# Help a newbie identify treated wood?



## Branceatx (Sep 12, 2020)

Hey y'all,

I snagged some free wood on Craigslist to turn into cutting boards for the family but didn't think about the possibility it was treated. It has a slightly green tint and streaking through it and the stamps say "SPIB Premium RED KD19 HT"

Any suggestions on how to ID this?

Thanks for any tips!


----------



## Karda (Nov 19, 2016)

it looks treated, cut a piece and if it has a similar tint inside, it is probably treated. Thats my opinion, better safe than sorry


----------



## pottz (Sep 15, 2015)

i would not use that for cutting boards,looks to be a soft wood and you want a hardwood like maple or cherry.


----------



## MadMark (Jun 3, 2014)

Green tinted wood contains CCA - the A is as in Arsenic. Arsenic doesn't flush out of the body and when the cumulative dose is high enough, you die.

- - - - -

## Requirement a
Pull out every row in which the string "table" occurs, matching its case exactly.
The thread and the rows that follow it have no connection to each other.

- - - - -

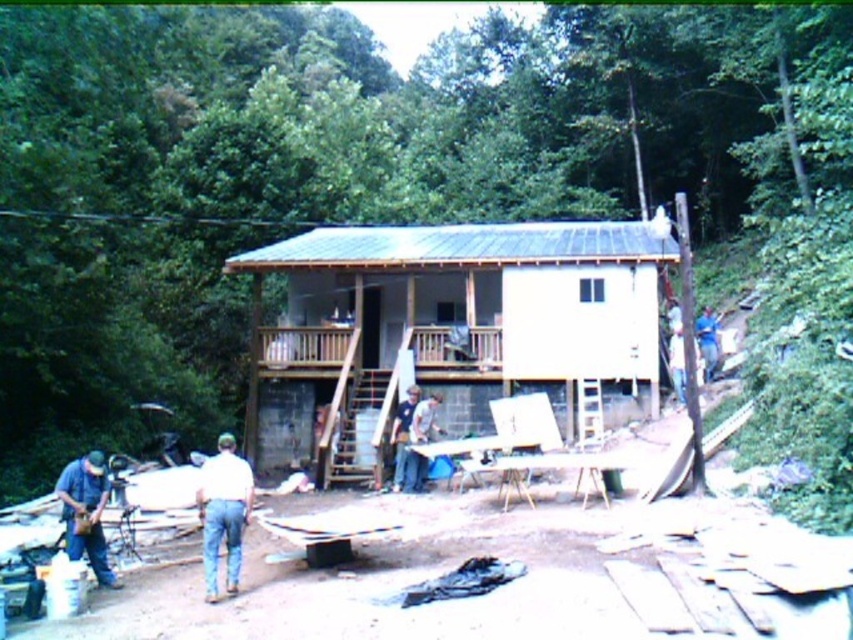
Question: Does white cotton shirt at lower center appear on the right side of denim shirt at lower left?

Choices:
 (A) yes
 (B) no

Answer: (A)

Question: Which object appears closest to the camera in this image?

Choices:
 (A) denim shirt at lower left
 (B) brown wooden porch at center
 (C) white cotton shirt at lower center

Answer: (C)

Question: Which of the following is the farthest from the observer?

Choices:
 (A) (347, 333)
 (B) (215, 550)
 (C) (73, 461)

Answer: (A)

Question: Can you confirm if brown wooden porch at center is thinner than white cotton shirt at lower center?

Choices:
 (A) yes
 (B) no

Answer: (B)

Question: Is brown wooden porch at center below denim shirt at lower left?

Choices:
 (A) no
 (B) yes

Answer: (A)

Question: Considering the real-world distances, which object is closest to the denim shirt at lower left?

Choices:
 (A) white cotton shirt at lower center
 (B) brown wooden porch at center

Answer: (A)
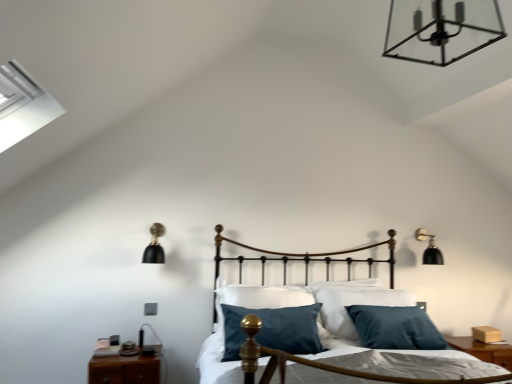
Question: Can you confirm if brown wood nightstand at lower left, positioned as the 2th nightstand in back-to-front order, is smaller than black matte wall sconce at left, which is counted as the 2th lamp, starting from the front?

Choices:
 (A) no
 (B) yes

Answer: (A)

Question: Would you say brown wood nightstand at lower left, positioned as the 1th nightstand in left-to-right order, is a long distance from black matte wall sconce at left, the second lamp when ordered from top to bottom?

Choices:
 (A) no
 (B) yes

Answer: (A)

Question: Can we say brown wood nightstand at lower left, the second nightstand positioned from the right, lies outside black matte wall sconce at left, the second lamp when ordered from top to bottom?

Choices:
 (A) no
 (B) yes

Answer: (B)

Question: Is brown wood nightstand at lower left, positioned as the 1th nightstand in left-to-right order, looking in the opposite direction of black matte wall sconce at left, the second lamp when ordered from top to bottom?

Choices:
 (A) no
 (B) yes

Answer: (A)

Question: Can you confirm if brown wood nightstand at lower left, positioned as the 1th nightstand in left-to-right order, is shorter than black matte wall sconce at left, the second lamp when ordered from top to bottom?

Choices:
 (A) no
 (B) yes

Answer: (B)

Question: Considering the positions of gold polished metal bed frame at center and brown wood nightstand at lower right, placed as the first nightstand when sorted from back to front, in the image, is gold polished metal bed frame at center wider or thinner than brown wood nightstand at lower right, placed as the first nightstand when sorted from back to front,?

Choices:
 (A) thin
 (B) wide

Answer: (B)

Question: From a real-world perspective, is gold polished metal bed frame at center physically located above or below brown wood nightstand at lower right, the 2th nightstand from the left?

Choices:
 (A) below
 (B) above

Answer: (B)

Question: Does point (342, 377) appear closer or farther from the camera than point (499, 360)?

Choices:
 (A) closer
 (B) farther

Answer: (A)

Question: Based on their positions, is gold polished metal bed frame at center located to the left or right of brown wood nightstand at lower right, placed as the first nightstand when sorted from back to front?

Choices:
 (A) left
 (B) right

Answer: (A)

Question: Considering their positions, is gold polished metal bed frame at center located in front of or behind brown wood nightstand at lower left, which ranks as the first nightstand in front-to-back order?

Choices:
 (A) behind
 (B) front

Answer: (B)

Question: Considering the relative positions of gold polished metal bed frame at center and brown wood nightstand at lower left, the second nightstand positioned from the right, in the image provided, is gold polished metal bed frame at center to the left or to the right of brown wood nightstand at lower left, the second nightstand positioned from the right,?

Choices:
 (A) left
 (B) right

Answer: (B)

Question: From a real-world perspective, relative to brown wood nightstand at lower left, positioned as the 2th nightstand in back-to-front order, is gold polished metal bed frame at center vertically above or below?

Choices:
 (A) below
 (B) above

Answer: (B)

Question: Is gold polished metal bed frame at center bigger or smaller than brown wood nightstand at lower left, the second nightstand positioned from the right?

Choices:
 (A) small
 (B) big

Answer: (B)

Question: From the image's perspective, relative to gold polished metal bed frame at center, is black matte wall sconce at right, the 1th lamp positioned from the right, above or below?

Choices:
 (A) below
 (B) above

Answer: (B)

Question: In terms of width, does black matte wall sconce at right, placed as the 1th lamp when sorted from bottom to top, look wider or thinner when compared to gold polished metal bed frame at center?

Choices:
 (A) wide
 (B) thin

Answer: (B)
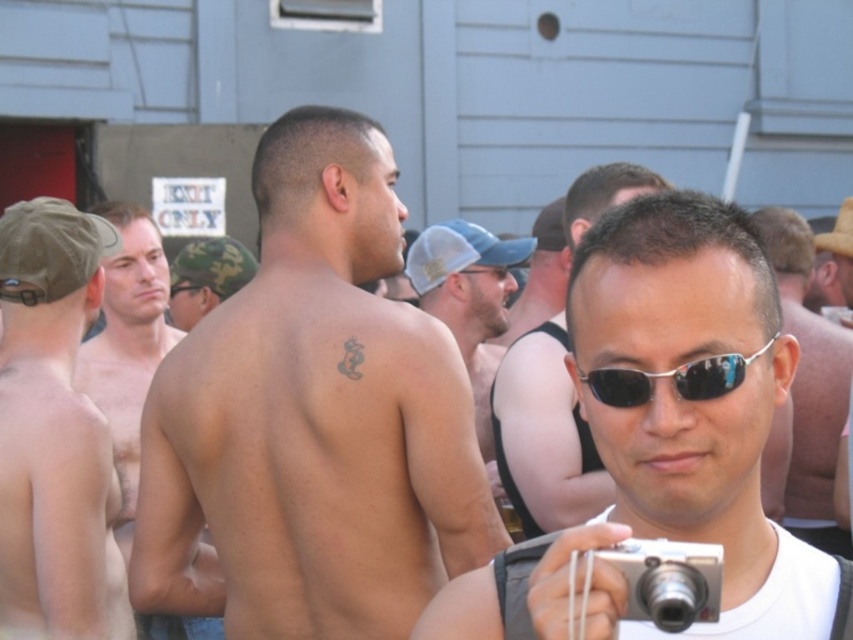
Question: Among these objects, which one is nearest to the camera?

Choices:
 (A) black ink snake at back
 (B) white matte sunglasses at center
 (C) hairless skin at left

Answer: (A)

Question: Is sunglasses at center thinner than hairless skin at left?

Choices:
 (A) yes
 (B) no

Answer: (A)

Question: Is skinny white man at left positioned in front of silver metallic camera at lower right?

Choices:
 (A) yes
 (B) no

Answer: (B)

Question: Which point appears farthest from the camera in this image?

Choices:
 (A) (590, 179)
 (B) (123, 205)
 (C) (793, 218)

Answer: (C)

Question: Can you confirm if skinny white man at left is smaller than camouflage hat at center?

Choices:
 (A) yes
 (B) no

Answer: (B)

Question: Estimate the real-world distances between objects in this image. Which object is closer to the sunglasses at center?

Choices:
 (A) black ink snake at back
 (B) skinny white man at left

Answer: (A)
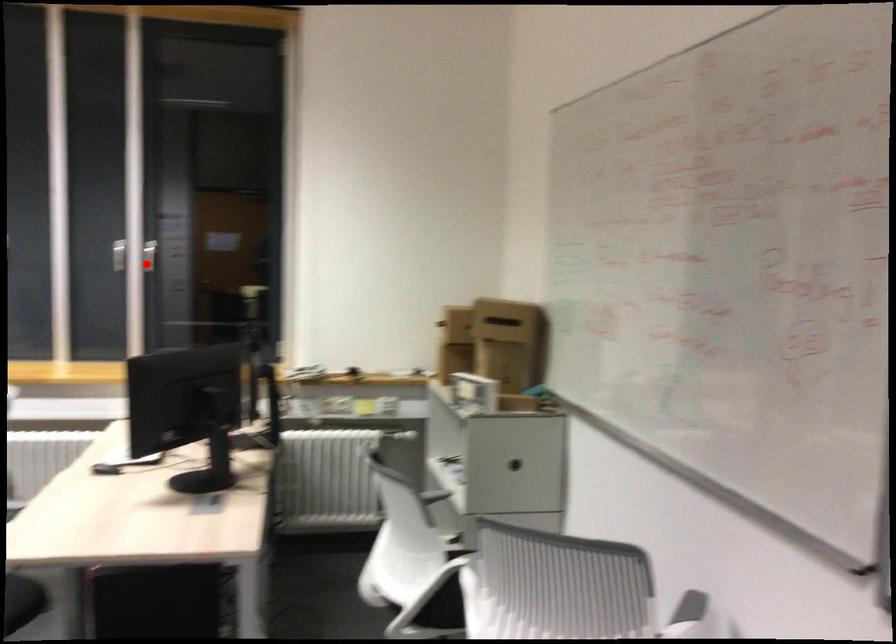
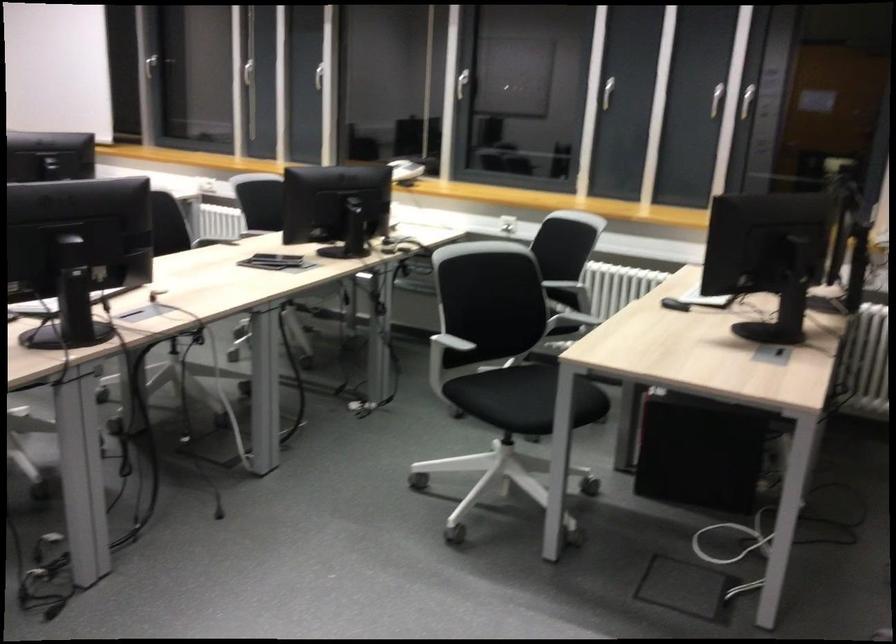
Locate, in the second image, the point that corresponds to the highlighted location in the first image.

(746, 100)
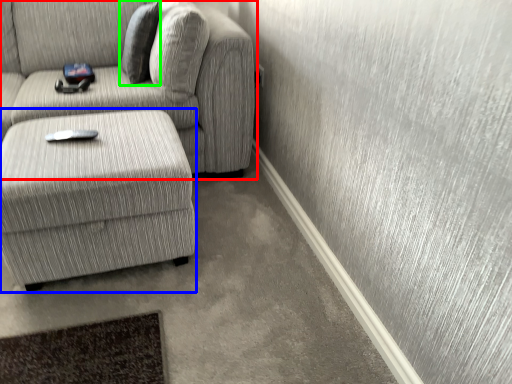
Question: Based on their relative distances, which object is farther from studio couch (highlighted by a red box)? Choose from table (highlighted by a blue box) and pillow (highlighted by a green box).

Choices:
 (A) table
 (B) pillow

Answer: (A)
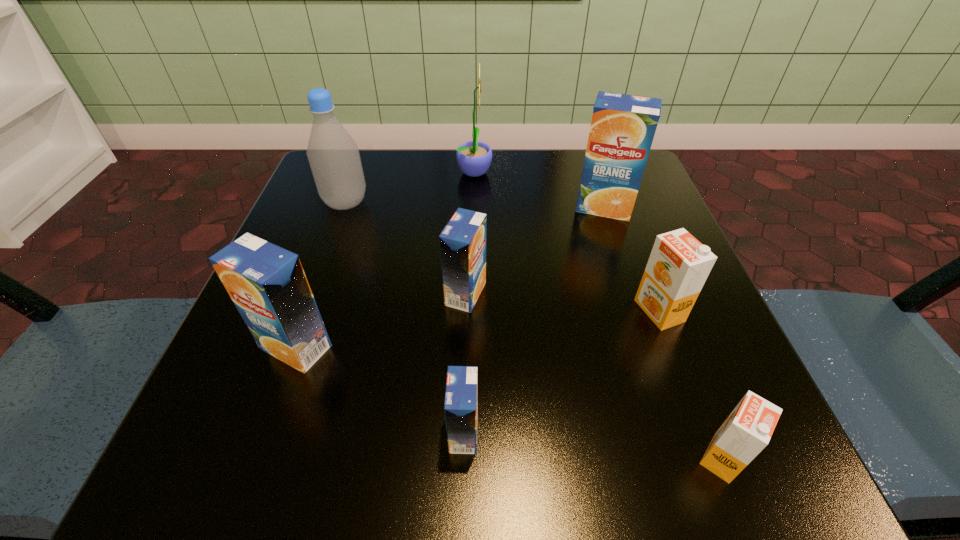
In the image, there is a desktop. Find the location of `vacant space at the near left corner`. vacant space at the near left corner is located at coordinates (209, 422).

Identify the location of vacant area that lies between the fifth shortest object and the bigger orange orange juice. (478, 329).

I want to click on empty space between the gray bottle and the farther orange orange juice, so click(x=502, y=257).

This screenshot has width=960, height=540. I want to click on free space between the rightmost blue orange_juice and the farther orange orange juice, so click(632, 259).

Locate an element on the screen. free space that is in between the farther orange orange juice and the farthest object is located at coordinates (566, 241).

You are a GUI agent. You are given a task and a screenshot of the screen. Output one action in this format:
    pyautogui.click(x=<x>, y=<y>)
    Task: Click on the vacant space in between the rightmost blue orange_juice and the smallest blue orange_juice
    The width and height of the screenshot is (960, 540).
    Given the screenshot: What is the action you would take?
    coord(534,320)

Locate an element on the screen. This screenshot has height=540, width=960. empty location between the farthest object and the gray bottle is located at coordinates [x=410, y=187].

Where is `empty space that is in between the smallest blue orange_juice and the bottle`? empty space that is in between the smallest blue orange_juice and the bottle is located at coordinates (405, 318).

Locate an element on the screen. The height and width of the screenshot is (540, 960). free space between the farthest object and the second nearest blue orange_juice is located at coordinates (385, 259).

Where is `free space between the second smallest blue orange_juice and the nearer orange orange juice`? free space between the second smallest blue orange_juice and the nearer orange orange juice is located at coordinates pyautogui.click(x=594, y=376).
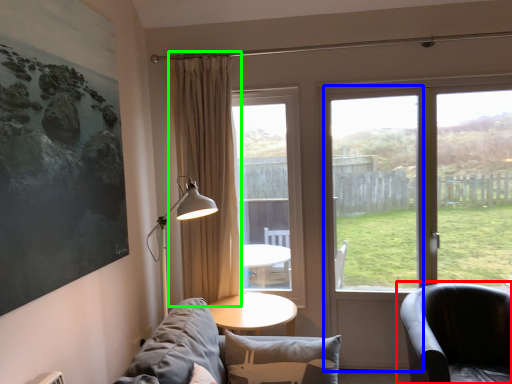
Question: Estimate the real-world distances between objects in this image. Which object is farther from chair (highlighted by a red box), screen door (highlighted by a blue box) or curtain (highlighted by a green box)?

Choices:
 (A) screen door
 (B) curtain

Answer: (B)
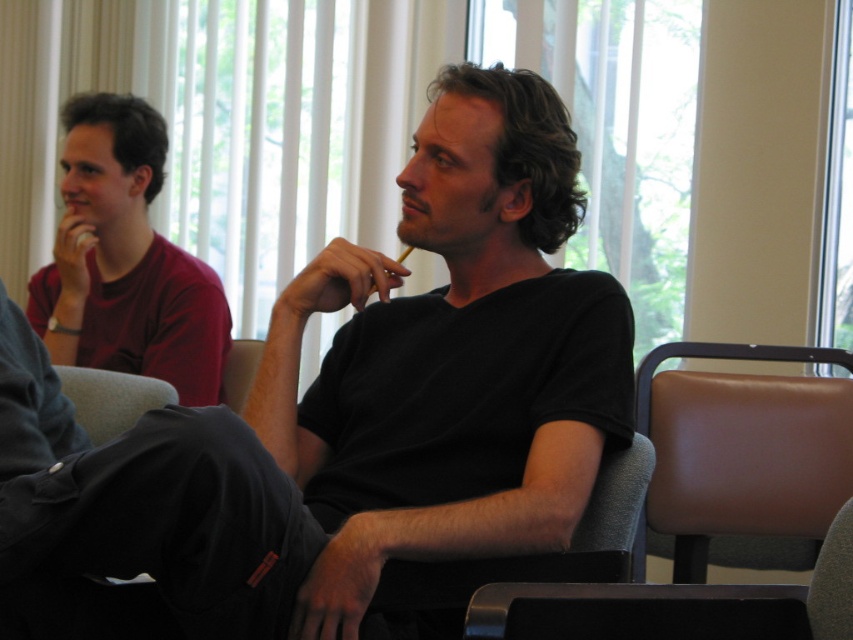
You are standing at the center of the room. The brown leather chair at right is represented by point (741, 460). Which direction should you move to reach the brown leather chair at right?

The brown leather chair at right is located at coordinates (741, 460). Since you are at the center, you should move towards the right and slightly upwards to reach it.

You are a photographer setting up a shoot in this room. You need to place a small tripod between the black matte shirt at center and the gray fabric chair at lower right. Is there enough space for the tripod?

The black matte shirt at center is positioned over the gray fabric chair at lower right, meaning there is no space between them. Therefore, there is no room to place the tripod between them.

- - - - -

## Requirement b
Carry the forum thread on identifying treated wood forward from its last post.

## Written response a
Question: Based on their relative distances, which object is farther from studio couch (highlighted by a red box)? Choose from table (highlighted by a blue box) and pillow (highlighted by a green box).
 (A) table

## Written response b
The sawdust from cutting CCA should be treated as HAZMAT and not allowed to reenter the environment.


----------



## therealSteveN (Oct 29, 2016)

> Arsenic doesn t flush out of the body and when the cumulative dose is high enough, you die.
> 
> - Madmark2


However if it was Iocanine Powder, Wesley showed you can build a tolerance.

Have you ever heard of Plato, Aristotle, Socrates?

Now, do they use Iocaine in treated wood????? Ahhhh probably knot, but any day you get to see even part of The Princess Bride, is a good day. 

I'm with pottz.


----------



## Branceatx (Sep 12, 2020)

Thanks y'all!! Appreciate the input. Better safe than sorry for kitchen things I suppose. Doing otherwise would be INCONCEIVABLE!


----------



## ibewjon (Oct 2, 2010)

Old treated is CCA. New is different, but still not safe for cutting boards or food contact. I wouldn't even use it for the top of a picnic table.


----------



## torus (Apr 8, 2017)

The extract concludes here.